Llegar a Galicia desde Argentina, Cuba, Uruguay o Venezuela. Pisar la tierra de la que un día partieron tus abuelos o bisabuelos. Conocer sus ciudades, recorrer sus paisajes y descubrir su historia. Pero también hacer algo más: ayudar a conservarla.
Esa es la experiencia que estos días están viviendo un grupo de jóvenes gallegos del exterior en el Castro de Viladonga, en Castro de Rei (Lugo). No han venido únicamente a conocer Galicia. Durante casi dos semanas, se han convertido también en voluntarios de uno de los yacimientos arqueológicos más importantes de la comunidad.
Son los participantes de la modalidad cultural de Conecta co Voluntariado en Galicia 2026, un programa de la Xunta pensado para que las nuevas generaciones de la diáspora puedan acercarse a sus raíces de una manera muy diferente.
De la Galicia exterior al Castro de Viladonga
Esta parte del programa comenzó el pasado 26 de agosto y se prolongará hasta el 6 de septiembre. En el campo de voluntariado participan actualmente 18 jóvenes, 16 de ellos llegados desde Argentina, Cuba, Uruguay y Venezuela y otros dos residentes en Galicia.
Todos tienen entre 21 y 30 años y durante estos días comparten alojamiento, actividades y trabajo en torno a un lugar muy especial: el Castro de Viladonga.
Allí colaboran con personal especializado en diferentes tareas relacionadas con la conservación del yacimiento. Limpian y controlan la vegetación de las estructuras excavadas, prestan apoyo en la consolidación de muros y trabajan en el mantenimiento de elementos de interpretación y seguridad.
Antes y durante estos trabajos reciben también formación básica sobre conservación, protección, divulgación y puesta en valor del patrimonio arqueológico.
La idea es sencilla: conocer Galicia mientras ayudan a cuidar una parte de ella.
Mucho más que un campo de voluntariado
Pero la experiencia no termina en Viladonga.
El programa busca que quienes llegan desde miles de kilómetros puedan descubrir la Galicia actual y convivir tanto con otros jóvenes del exterior como con jóvenes residentes aquí.

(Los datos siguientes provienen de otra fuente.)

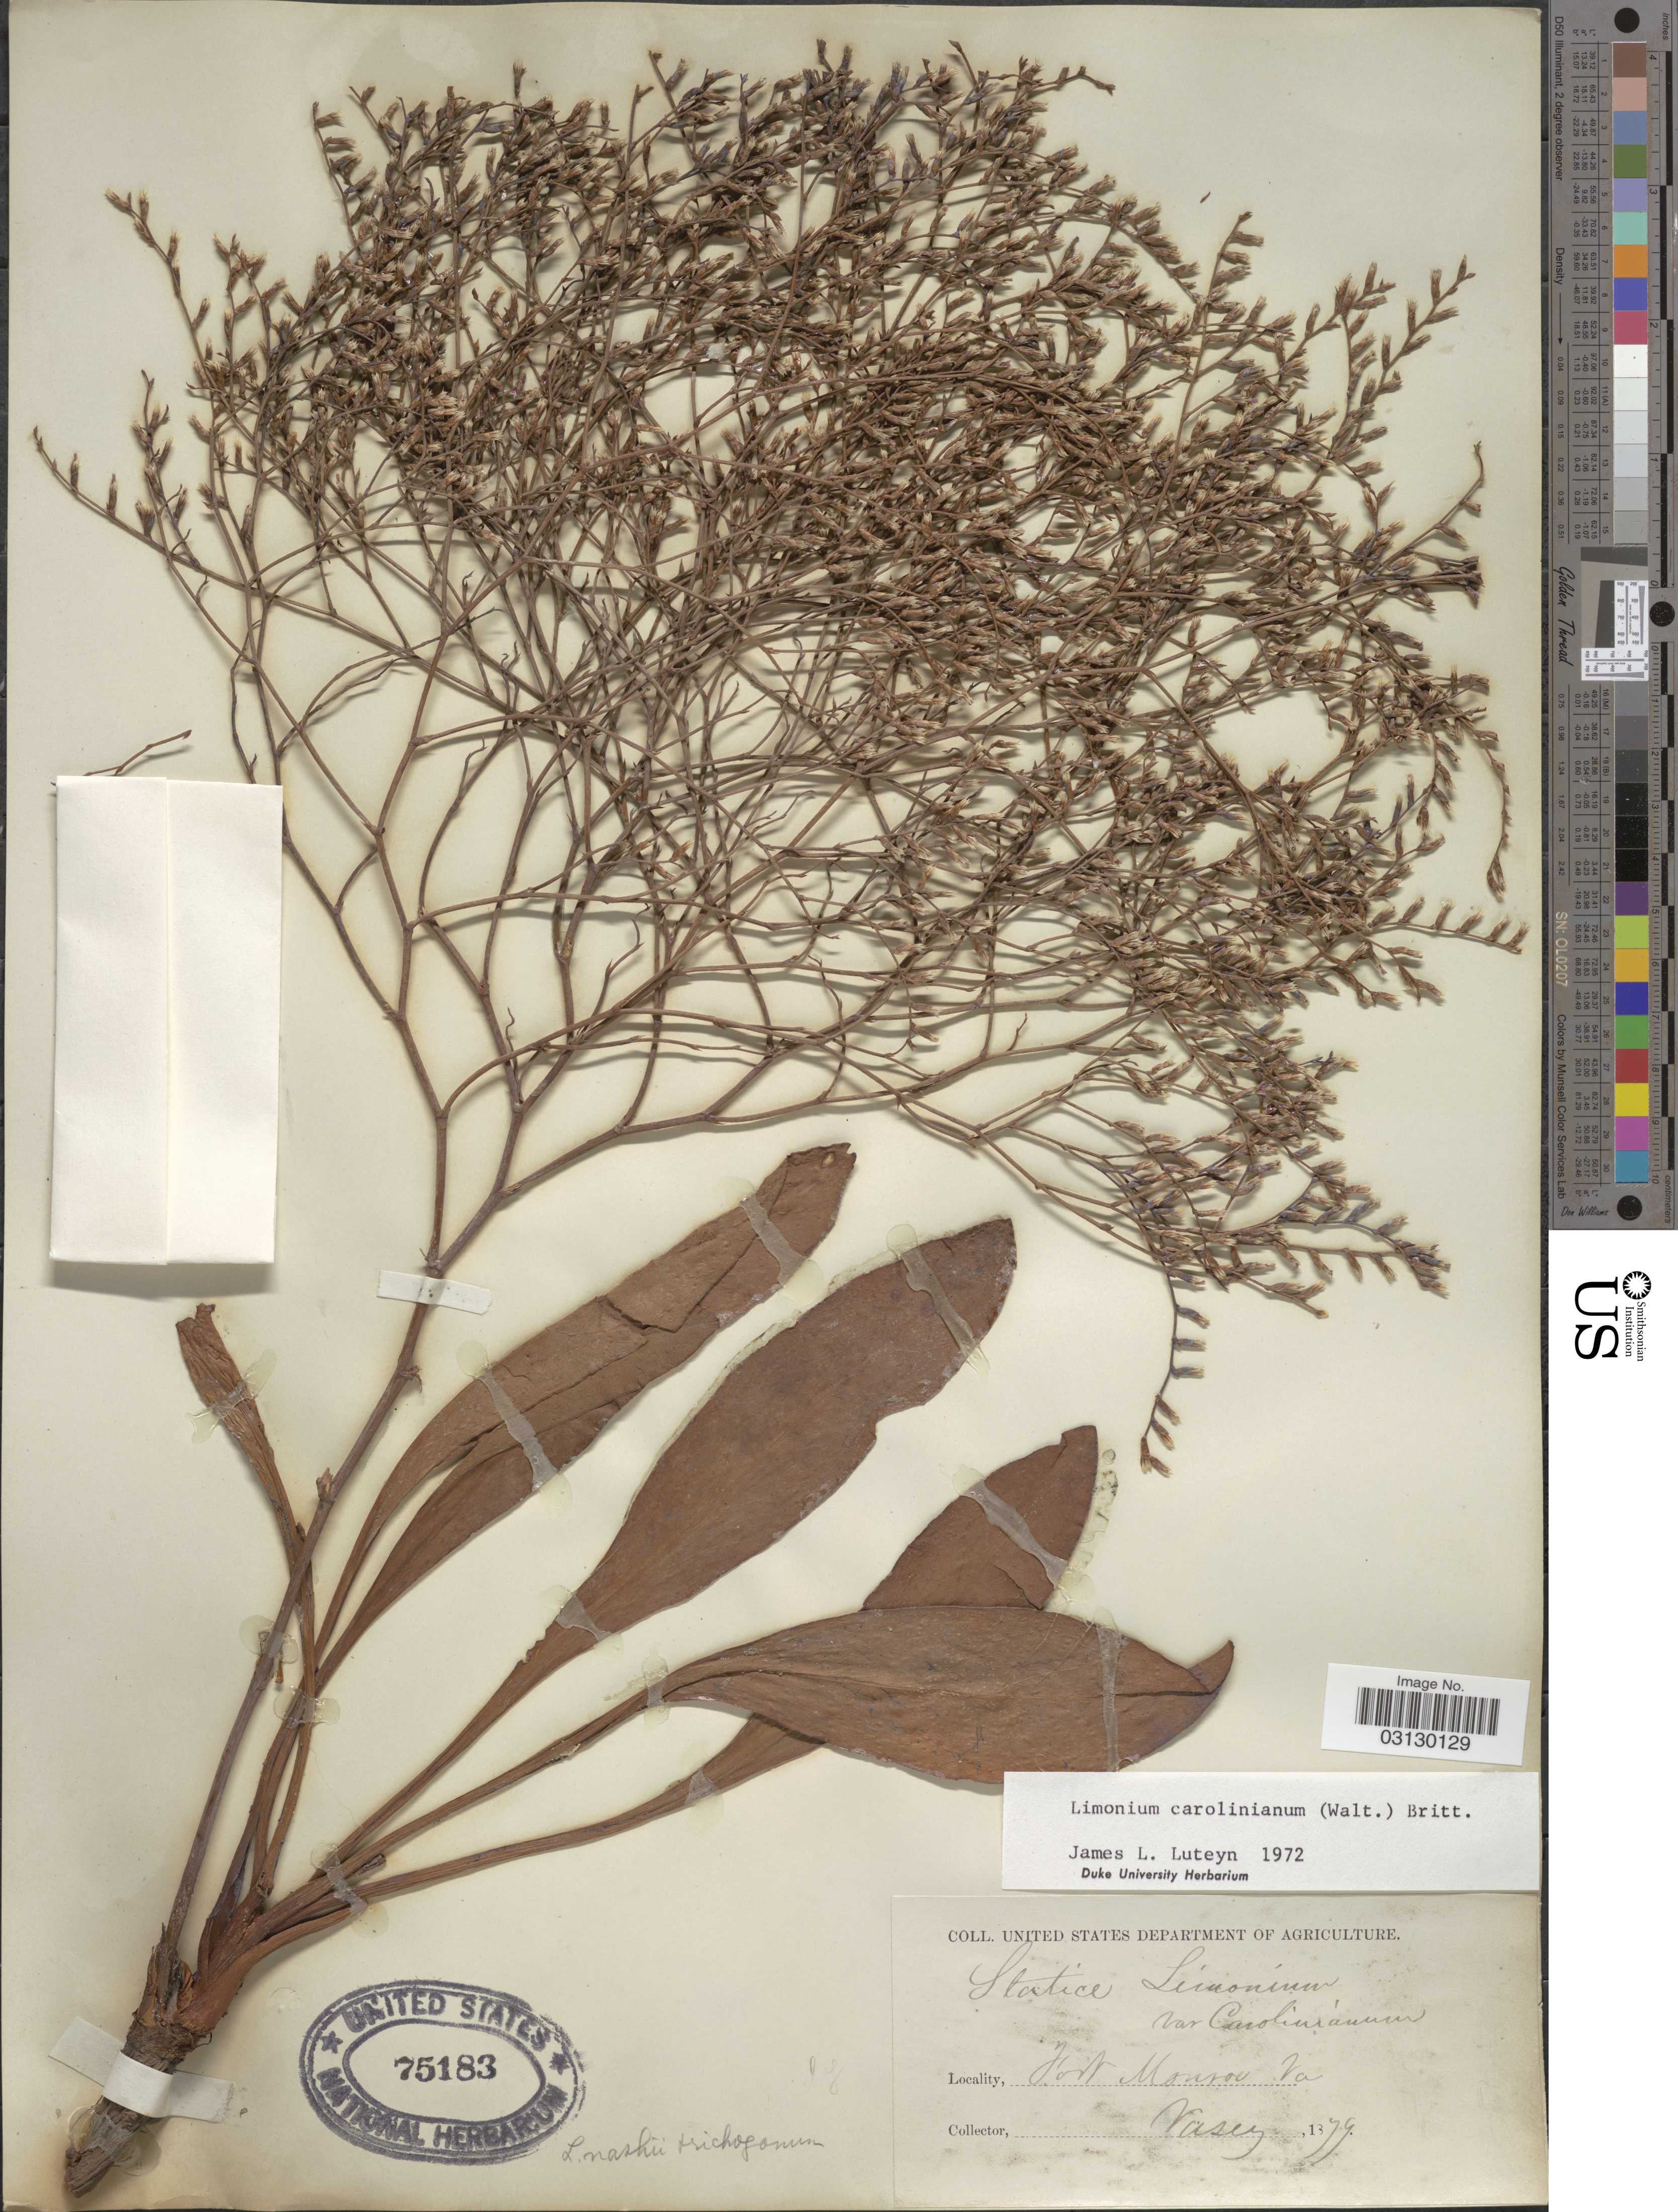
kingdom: Plantae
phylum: Tracheophyta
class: Magnoliopsida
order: Caryophyllales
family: Plumbaginaceae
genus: Limonium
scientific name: Limonium carolinianum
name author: (Walter) Britton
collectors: Vasey, --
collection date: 1879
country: United States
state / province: Virginia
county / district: City of Hampton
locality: Fort Monroe.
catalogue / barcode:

Por eso, el trabajo de voluntariado se combina con rutas, excursiones y actividades culturales. Durante su estancia conocen lugares como Lugo y su muralla, A Coruña, Mondoñedo o Santiago de Compostela.
También recorren otros rincones de la provincia lucense, desde la Mariña hasta espacios como la playa de As Catedrais, San Cibrao o Fuciño do Porco, además de realizar rutas por el entorno de Castro de Rei.
Son días para descubrir patrimonio, naturaleza y cultura, pero también para compartir historias. Porque muchos de los participantes llegan a Galicia con algo en común: una parte de su historia familiar comenzó aquí.
Cerca de 40 jóvenes del exterior participan este año
El campo de Viladonga forma parte de un programa más amplio. En el conjunto de Conecta co Voluntariado en Galicia 2026 participan cerca de 40 jóvenes del exterior de entre 21 y 30 años, procedentes de Argentina, Brasil, Cuba, Uruguay y Venezuela.
La iniciativa busca precisamente que esa relación con Galicia no se pierda con el paso de las generaciones.
Para muchos descendientes de emigrantes, Galicia es inicialmente un lugar construido a través de recuerdos familiares, fotografías, comidas, palabras o historias escuchadas desde pequeños. Programas como este permiten convertir ese vínculo heredado en una experiencia propia.
Y quizá ahí esté una de las claves de estos días.
Quienes llegaron a finales de agosto al Castro de Viladonga regresarán pronto a Argentina, Cuba, Uruguay o Venezuela. Pero lo harán después de haber conocido la tierra de sus antepasados no solo como visitantes.
Durante unos días también habrán formado parte de ella.